Field BC to Saskatchewan Crossing – 100km
I’ve had two wonderful days in Golden with Dan and Tara. We stayed up late talking about hiking, geeking out on backpacking gear, and just having a good time. It’s great to connect with like-minded people, especially such nice, generous ones. Tara and Dan are doing a great job of helping hikers and making the Great Divide Trail more accessible. I feel well rested, well fed, and ready to hit the trail. Here’s their sweet dog, Sitka…
I’ve decided to try writing every night during this section, since I’m doing nice short days and I have lots of time.
June 27 – Through the Car Wash
The Amiskwi and Howse Pass sections of the GDT have a reputation as being some of the most overgrown, worst hiking on the entire trail.
Despite the potential for bushwalking hell, I’m pretty excited for the change of scenery. No more snowshoeing! I can handle some bushes.
Well, it hasn’t been a terrible day by any means but the scenery has mostly consisted of bushes right in front of my face. It’s been raining lightly and all the leaves are loaded with water. I got too hot wearing my rain gear, so I gave up and just got soaked. Somehow, I actually enjoy it.
Finally, I popped out of the overgrown road and got to see all the mountains around me. It’s really quite beautiful and it already feels remote and wild.
After not even five hours of walking, I decided I’ve gone far enough and set up camp. Only moments later, the skies opened up and thunder began to boom all around me. Great timing!
June 28 – Amiskwi Pass
I got another good soaking by the wet bushes this morning but this time there were also great views.
These are the kinds of mountains I dream about – remote and hidden.
The old logging road I’m following crosses the Amiskwi River three times. I always worry a bit about river crossings and, even though it looks easy, this turned out to be a challenging river. It was above my waist and swift. But I didn’t fall in!
Amiskwi Pass felt like a whole different world from the car wash bushes below. The sun came out, so I spread my tent over some bushes to dry and took a nice little nap.
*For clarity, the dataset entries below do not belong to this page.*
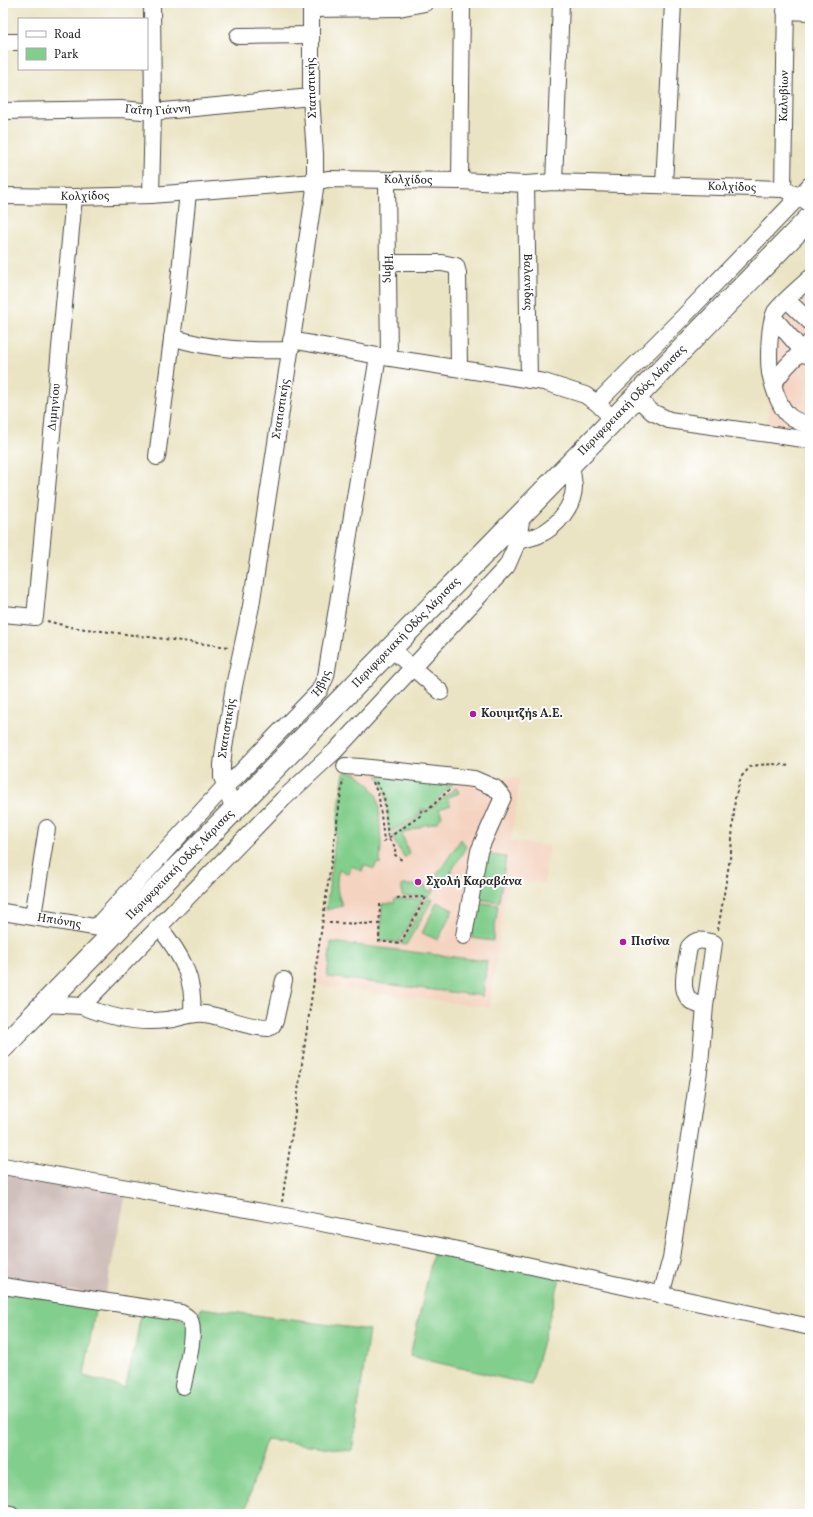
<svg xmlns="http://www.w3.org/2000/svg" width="813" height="1517" font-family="Vollkorn,serif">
  <rect width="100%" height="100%" fill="#fff"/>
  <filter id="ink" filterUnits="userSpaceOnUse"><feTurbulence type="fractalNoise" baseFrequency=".025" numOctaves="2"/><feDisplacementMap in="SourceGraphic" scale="8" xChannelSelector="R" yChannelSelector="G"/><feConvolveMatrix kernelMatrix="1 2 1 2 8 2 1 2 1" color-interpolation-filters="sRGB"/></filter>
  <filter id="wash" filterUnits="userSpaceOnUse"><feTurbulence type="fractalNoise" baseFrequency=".012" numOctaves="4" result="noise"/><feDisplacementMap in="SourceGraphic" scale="16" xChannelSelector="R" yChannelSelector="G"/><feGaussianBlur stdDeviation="0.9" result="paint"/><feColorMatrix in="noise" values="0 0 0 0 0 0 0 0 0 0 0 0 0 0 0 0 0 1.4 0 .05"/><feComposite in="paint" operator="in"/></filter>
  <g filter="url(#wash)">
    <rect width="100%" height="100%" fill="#ebe4c4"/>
    <g fill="#f4d3c0">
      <polygon points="810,271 810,429 769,423 768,315"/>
      <polygon points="346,757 520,779 511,841 549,846 544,884 507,879 490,1008 316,985"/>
    </g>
    <polygon fill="#d0c0bc" points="3,1167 127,1189 105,1296 3,1280"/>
    <g fill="#82ce8c" stroke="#567c5c">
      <path d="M344 771 356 773 369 784 377 796 379 807 381 845 380 864 377 863 374 869 364 865 362 871 352 866 349 874 339 870C335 882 337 895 343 906L326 910Z"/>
      <polygon points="377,775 453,784 427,810 422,809 420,810 419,815 389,833 385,790"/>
      <polygon points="456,787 459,793 447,798 451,805 439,809 442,816 437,822 428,825 427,824 402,834 409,853 405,858 395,843 392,835 420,816 423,810 427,812"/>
      <polygon points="461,839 466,847 445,882 438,881 437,872 438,873"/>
      <polygon points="483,854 506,857 499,902 477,899"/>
      <polygon points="402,885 426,885 426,891 434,890 435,886 436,888 429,897 402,896"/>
      <polygon points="395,899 422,899 399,943 380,940 382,904 394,903"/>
      <polygon points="433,899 406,945 401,944 426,900"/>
      <polygon points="437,902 453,910 438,940 422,933"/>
      <polygon points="476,902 498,905 493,941 471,938"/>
      <polygon points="331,942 487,961 483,996 327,977"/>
      <polygon points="435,1246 562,1271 531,1385 410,1356"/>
      <polygon points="3,1291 96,1305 84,1376 125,1388 136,1342 141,1313 198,1321 201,1308 369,1330 352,1451 266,1439 244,1514 35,1514 3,1508"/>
    </g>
  </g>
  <g filter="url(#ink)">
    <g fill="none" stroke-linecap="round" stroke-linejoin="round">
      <defs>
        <g id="minor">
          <polyline points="311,9 399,8 425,3"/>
          <polyline points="785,11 810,12"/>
          <polyline points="238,36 311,35"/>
          <polyline points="3,42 19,42"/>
          <path id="s1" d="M3 111 121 109 153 112 311 97"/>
          <path id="s2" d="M387 181 389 357"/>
          <polyline points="460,181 462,3"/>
          <polyline points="554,182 561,3"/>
          <path id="s3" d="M526 184 529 380"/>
          <polyline points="664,185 673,3"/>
          <path id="s4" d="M783 189 786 3"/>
          <polyline points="151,195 153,112 152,3"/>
          <path id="s5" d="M3 196 74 197 151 195 315 182 328 179 460 181 526 184 554 182 783 189 799 196 810 204"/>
          <polyline points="388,263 442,263 456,266 458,273 459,368"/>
          <path d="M810 278C801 286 781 303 775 312 769 324 768 359 770 373 773 386 778 405 788 415 794 421 802 423 810 425"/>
          <polyline points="787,300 810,322"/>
          <polyline points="774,318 806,355"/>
          <path d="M172 337C211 350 249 351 290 350"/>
          <polyline points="291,340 378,356 544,382 585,395 597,403 614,420"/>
          <polyline points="773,384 786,367 810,342"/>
          <polyline points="636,397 652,412 669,420 810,440"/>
          <polyline points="597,403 684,316 810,185"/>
          <polyline points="157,457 178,292 188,192"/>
          <path d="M518 541C525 539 532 538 539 535 557 527 574 506 574 486 573 478 572 471 571 464"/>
          <path id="s6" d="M3 614 35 617 74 197"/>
          <polyline points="391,649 441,692"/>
          <polyline points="345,766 361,767 474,779 495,788 503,797 479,851 464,936"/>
          <path id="s7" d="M234 810 222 777V765L224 748 234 686 251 606 315 189V154L311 97V3"/>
          <path id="s8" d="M3 912 106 929"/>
          <polyline points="33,916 47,828"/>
          <path id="s9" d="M96 927 224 787 236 777 319 691 326 676 378 356"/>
          <path d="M159 927C181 954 195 978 192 1013"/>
          <polyline points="45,1004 82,1006 283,799 335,751 507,566 518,541 522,514"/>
          <path d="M82 1006C109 1017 137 1024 166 1020 180 1019 191 1012 205 1014 226 1017 249 1028 268 1028L272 1026 275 1021 284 980"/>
          <polyline points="3,1166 280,1215 435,1245 810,1327"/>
          <path d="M3 1286 181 1313C186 1316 190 1318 191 1324 195 1337 185 1372 183 1386"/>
          <path d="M661 1295 671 1258 700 1064 705 1006 714 943C703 940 696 938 689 947 686 969 673 1003 705 1006"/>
          <polyline points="3,1513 11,1514"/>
        </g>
        <g id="highway">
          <path id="s10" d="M3 1047 810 218"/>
        </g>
      </defs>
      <use href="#minor" stroke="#484742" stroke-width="18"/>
      <use href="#highway" stroke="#484742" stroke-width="24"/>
      <g stroke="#484742" stroke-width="2" stroke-dasharray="3 3" stroke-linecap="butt">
        <polyline points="47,621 70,627 229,647"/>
        <polyline points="373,782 379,797 384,841 420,816 421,811 423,810 427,811 449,790"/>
        <polyline points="376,782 384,796 388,838 396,848 394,854 403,861"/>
        <polyline points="380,904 379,941 400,944 426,897 395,898"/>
        <polyline points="329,923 380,924"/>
        <polyline points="718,930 731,852 735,798 741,777 750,767 758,765 773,764 790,766"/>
        <polyline points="282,1202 343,780"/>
      </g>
      <use href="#minor" stroke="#fff" stroke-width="16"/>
      <use href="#highway" stroke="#fff" stroke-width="22"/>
    </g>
  </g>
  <g fill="#b5179e" stroke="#fff" stroke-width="1.5">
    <circle cx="473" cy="714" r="4"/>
    <circle cx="418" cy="882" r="4"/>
    <circle cx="623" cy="942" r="4"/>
  </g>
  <g text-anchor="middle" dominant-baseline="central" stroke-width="4" stroke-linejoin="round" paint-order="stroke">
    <g font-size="12" fill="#2b2b2b" stroke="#fff">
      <text transform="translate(312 88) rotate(-92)">Στατιστικής</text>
      <text stroke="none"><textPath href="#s4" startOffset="93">Καλυβίων</textPath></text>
      <text stroke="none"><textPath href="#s1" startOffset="155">Γαΐτη Γιάννη</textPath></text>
      <text stroke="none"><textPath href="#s5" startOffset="406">Κολχίδος</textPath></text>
      <text stroke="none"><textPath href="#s5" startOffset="730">Κολχίδος</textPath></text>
      <text stroke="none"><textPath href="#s5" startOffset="82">Κολχίδος</textPath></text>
      <text stroke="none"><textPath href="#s2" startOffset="88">Ήβης</textPath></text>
      <text stroke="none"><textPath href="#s3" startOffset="98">Βαλανίδας</textPath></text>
      <text stroke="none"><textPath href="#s10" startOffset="902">Περιφερειακή Οδός Λάρισας</textPath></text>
      <text stroke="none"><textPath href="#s6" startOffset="243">Διμηνίου</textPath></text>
      <text stroke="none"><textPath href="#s7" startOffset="408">Στατιστικής</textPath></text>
      <text stroke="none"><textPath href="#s10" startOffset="578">Περιφερειακή Οδός Λάρισας</textPath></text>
      <text stroke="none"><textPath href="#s9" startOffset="333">Ήβης</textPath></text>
      <text stroke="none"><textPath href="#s7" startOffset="84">Στατιστικής</textPath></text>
      <text stroke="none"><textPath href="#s10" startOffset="254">Περιφερειακή Οδός Λάρισας</textPath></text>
      <text stroke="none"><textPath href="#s8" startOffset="57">Ηπιόνης</textPath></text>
    </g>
    <g font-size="12" font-weight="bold" fill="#2b2b2b" stroke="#fff" text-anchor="start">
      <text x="481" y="714">Κουιμτζήs Α.Ε.</text>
      <text x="426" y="882">Σχολή Καραβάνα</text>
      <text x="631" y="942">Πισίνα</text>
    </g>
  </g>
  <rect width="813" height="1517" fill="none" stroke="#fff" stroke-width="16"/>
  <rect x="18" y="18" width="130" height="52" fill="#ffffff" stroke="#aaaaaa"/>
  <rect x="26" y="31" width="20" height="6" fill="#ffffff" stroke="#aaaaaa"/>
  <text x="54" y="38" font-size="12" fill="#2b2b2b">Road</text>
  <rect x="26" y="48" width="20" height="12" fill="#82ce8c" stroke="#aaaaaa"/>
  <text x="54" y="58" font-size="12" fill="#2b2b2b">Park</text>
</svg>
The other side of Amiskwi Pass doesn’t feel so remote and magical. I followed a modern logging road but the views were still spectacular.
I decided to camp along a disused road, once again tucked in under a tree.
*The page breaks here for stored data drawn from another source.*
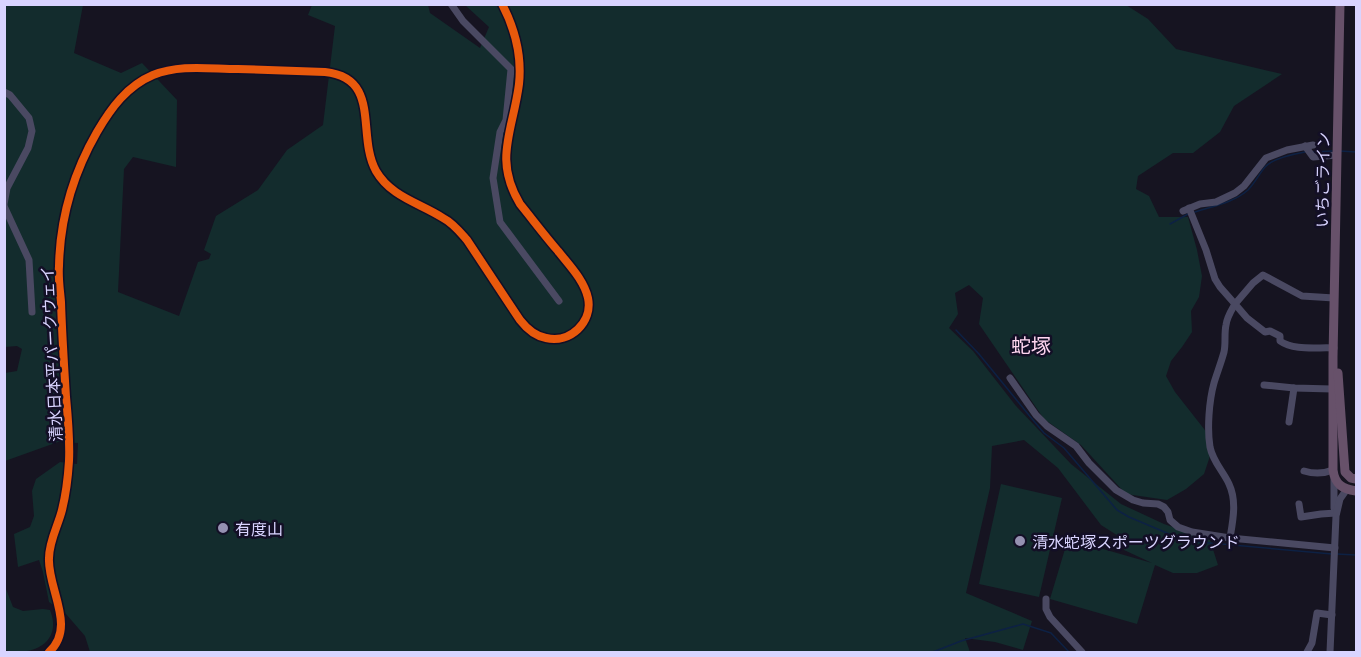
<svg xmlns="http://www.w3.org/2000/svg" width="1361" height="657" viewBox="0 0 1361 657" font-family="Lato,'Noto Sans JP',sans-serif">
<rect width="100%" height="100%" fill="#161421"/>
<g fill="#132c2d">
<path d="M 5,5 L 83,5 L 74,53 L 121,73 L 142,63 L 177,100 L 176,167 L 133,157 L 124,169 L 118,292 L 179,316 L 198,262 L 209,259 L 211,254 L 204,250 L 216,216 L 258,190 L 287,150 L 323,125 L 335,26 L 308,15 L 312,5 L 428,5 L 430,13 L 480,48 L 489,27 L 465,5 L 1126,5 L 1148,19 L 1176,49 L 1282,74 L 1234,106 L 1220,132 L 1193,153 L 1173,153 L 1138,176 L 1136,189 L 1149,196 L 1159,217 L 1188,217 L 1197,250 L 1202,276 L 1199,297 L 1191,311 L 1192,332 L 1182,347 L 1171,361 L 1166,376 L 1175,392 L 1208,434 L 1211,453 L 1204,474 L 1186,489 L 1167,500 L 1126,494 L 1081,445 L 1044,419 L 979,324 L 983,298 L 969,285 L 955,293 L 958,314 L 949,328 L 973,351 L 1016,406 L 1071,464 L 1121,504 L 1164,524 L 1210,540 L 1218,565 L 1197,573 L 1173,573 L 1155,565 L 1137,624 L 1050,599 L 1068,539 L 1152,563 L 1124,550 L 1123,539 L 1101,525 L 1058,468 L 1024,440 L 992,446 L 990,488 L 966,593 L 1032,621 L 1023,650 L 995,642 L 965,638 L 970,652 L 90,652 L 85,636 L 66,614 L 49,602 L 43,572 L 39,560 L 18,567 L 14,534 L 30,527 L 34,516 L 32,491 L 36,479 L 60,462 L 77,464 L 78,443 L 58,442 L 5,461 L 5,373 L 17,371 L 22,349 L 17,346 L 5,347 Z"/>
<path d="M 1001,484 L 1062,498 L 1039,597 L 979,584 Z"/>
<path d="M 4,584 L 13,607 L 23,611 L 43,609 L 50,610 C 63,642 33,657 5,650 Z"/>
</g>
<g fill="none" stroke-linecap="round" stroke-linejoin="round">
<g stroke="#0d2144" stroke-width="1.5">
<path d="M 1340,151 L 1356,152"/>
<path d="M 1313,152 L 1332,151"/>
<path d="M 1195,212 C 1213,206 1233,203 1248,190 C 1255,183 1259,174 1265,167 C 1273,158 1294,154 1305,152"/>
<path d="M 1170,224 L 1188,214"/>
<path d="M 956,330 L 979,354 L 1028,414 L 1044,433 L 1064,448 L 1117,510 L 1129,517 L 1174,536 L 1199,542 L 1332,554"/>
<path d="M 1337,554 L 1356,555"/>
<path d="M 933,652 L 961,641 L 1023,624 L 1051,633 L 1069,652"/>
</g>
<g stroke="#4a4962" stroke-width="7">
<path d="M 451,4 L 463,21 L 511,69 L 506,120 L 500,132 L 493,178 L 500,222 L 559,301"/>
<path d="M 4,92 L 10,95 L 29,118 L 32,131 L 28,148 L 7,188 L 4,204"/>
<path d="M 1305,146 L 1313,157 L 1337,155"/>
<path d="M 4,206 L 29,260 L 32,312"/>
<path d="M 1189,208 L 1206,250 L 1215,279 L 1220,287 L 1235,304 C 1231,311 1227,317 1226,325 C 1224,334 1226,343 1224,352 C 1221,363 1217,373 1214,383 C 1209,401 1207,429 1210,447 C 1213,462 1223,471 1229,484 C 1237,501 1233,520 1230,538"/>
<path d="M 1183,211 L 1200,204 L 1216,202 L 1235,193 L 1244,186 L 1266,158 L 1287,150 L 1313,145"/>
<path d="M 1334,348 C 1317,347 1294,351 1280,341 L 1280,336 L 1270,331 L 1265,332 L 1247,318 L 1235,304 L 1253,283 L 1263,275 L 1302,296 L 1334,298"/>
<path d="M 1010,378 L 1036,415 L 1047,426 L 1076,446 L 1089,463 L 1116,490 L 1133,500 L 1143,503 L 1158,504 L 1164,507 L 1168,512 L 1170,520 L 1178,527 L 1192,532 L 1230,538 L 1335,548"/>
<path d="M 1264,385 L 1294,388 L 1332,389"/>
<path d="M 1289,422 L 1294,388"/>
<path d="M 1304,471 C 1314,474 1323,474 1333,470"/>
<path d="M 1334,478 L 1334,508 L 1336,513"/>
<path d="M 1299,504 L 1301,517 L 1321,514 L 1336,513"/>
<path d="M 1046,599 L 1046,609 L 1050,617 L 1082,652"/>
<path d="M 49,652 C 77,627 47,588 49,558 C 49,541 58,526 62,510 C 66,494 68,477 69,461 C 70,440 68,418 66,397 C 64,365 62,334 61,302 C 60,290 58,278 59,266 C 60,219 74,172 97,132 C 111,108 127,86 153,75 C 180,64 210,69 238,69 C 267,70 296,71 325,72 C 382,78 356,135 376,171 C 391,197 420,203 443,218 C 453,223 460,232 467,240 L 520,320 C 527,329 535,336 546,338 C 570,344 593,322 588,298 C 584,280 569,265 558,251 C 545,236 533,220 520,204 C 493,159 513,131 519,84 C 522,56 515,29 502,4"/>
<path d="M 1307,652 L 1312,643 L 1317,613 L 1332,615"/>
<path d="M 1330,652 L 1336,516 L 1340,499 L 1347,489"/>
</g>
<g stroke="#67516a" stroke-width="9">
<path d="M 1340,4 L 1333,357 L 1333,470 C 1335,485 1343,489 1356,491"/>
<path d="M 1338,373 L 1345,472 L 1351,478 L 1356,479"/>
</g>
<g stroke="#130f26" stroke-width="11">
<path id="cycleway" d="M 49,652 C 77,627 47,588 49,558 C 49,541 58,526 62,510 C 66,494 68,477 69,461 C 70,440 68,418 66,397 C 64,365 62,334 61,302 C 60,290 58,278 59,266 C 60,219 74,172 97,132 C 111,108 127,86 153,75 C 180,64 210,69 238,69 C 267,70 296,71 325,72 C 382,78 356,135 376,171 C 391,197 420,203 443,218 C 453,223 460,232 467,240 L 520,320 C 527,329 535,336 546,338 C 570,344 593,322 588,298 C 584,280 569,265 558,251 C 545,236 533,220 520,204 C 493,159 513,131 519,84 C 522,56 515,29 502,4"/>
</g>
<use href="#cycleway" stroke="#e8590c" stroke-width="8"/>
</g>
<g fill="#9591b1" stroke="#130f26" stroke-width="2">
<circle cx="223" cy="528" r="6"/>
<circle cx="1020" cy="541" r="6"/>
</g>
<g text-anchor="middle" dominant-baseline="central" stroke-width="5" stroke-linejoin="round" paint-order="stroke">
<g font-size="16" fill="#d9d4ff" stroke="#130f26">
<text transform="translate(1322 180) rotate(-89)">いちごライン</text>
<text transform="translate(51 354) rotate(-93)">清水日本平パークウェイ</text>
</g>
<g font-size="16" fill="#d9d4ff" stroke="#130f26" text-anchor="start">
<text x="235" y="528">有度山</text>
<text x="1032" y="541">清水蛇塚スポーツグラウンド</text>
</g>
<g font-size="20" fill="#ffd6f0" stroke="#130f26">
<text x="1031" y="345">蛇塚</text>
</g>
</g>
<rect width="1361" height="657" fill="none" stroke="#d9d4ff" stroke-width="12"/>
</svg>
June 29 – David Thompson Heritage Trail
I slept in, knowing I wasn’t planning on walking far. The weather was grey and foggy.
This part of the GDT used to be some of the worst trail, overgrown and strewn with fallen trees. Thanks to the hard work of GDT volunteers, it’s now a lovely walk.
I enjoyed the pretty views along the Blaeberry River.
Without any deep snow, hard climbs, or bushwacking, I found myself at camp before I knew it.
With so much time to spare, I went for a swim in the river (it’s still freezing cold) and made a camp fire. Just a very nice day.
June 30 – Howse Pass
I keep seeing these cute little frogs on the trail. This one finally stayed still long enough for me to get a good photo.
I really enjoyed the walk to Howse Pass. Along with Athabasca Pass, this is one of the most historically significant hikes you can do in the Rockies. It was discovered by the great explorer David Thompson (Canada’s Louis and Clark) in 1807, making it possible to transport furs from the east to the west. Fur trading was big business in the 1800s. Basically, Howse Pass was the 1800s equivalent of the TransCanada highway.
Even more than Howse Pass, I loved the walk along Howse River. The views from the open flood plain are truly grand. And absolutely no one comes out here.
I couldn’t think of a better place to watch the sunset.
July 1 – All You Can Eat
Some GDT thru-hikers, in their eagerness to get to the buffet at Saskatchewan Crossing, mistakenly take the shorter horse trail rather than the longer hiking trail. The problem is that to cross the river on the horse trail, well, you need to be a horse. Or crazy and fearless, which I’m not.
Much like Natural Bridge at the beginning of this section, I reached the road and heaps of tourists at Mistaya Canyon. Ironic bookends to one of the most remote hikes in the Canadian Rockies.
Even without taking the horse trail, I still made it to Saskatchewan Crossing in time for the buffet. And that’s a perfect conclusion to another fantastic section on the Great Divide Trail.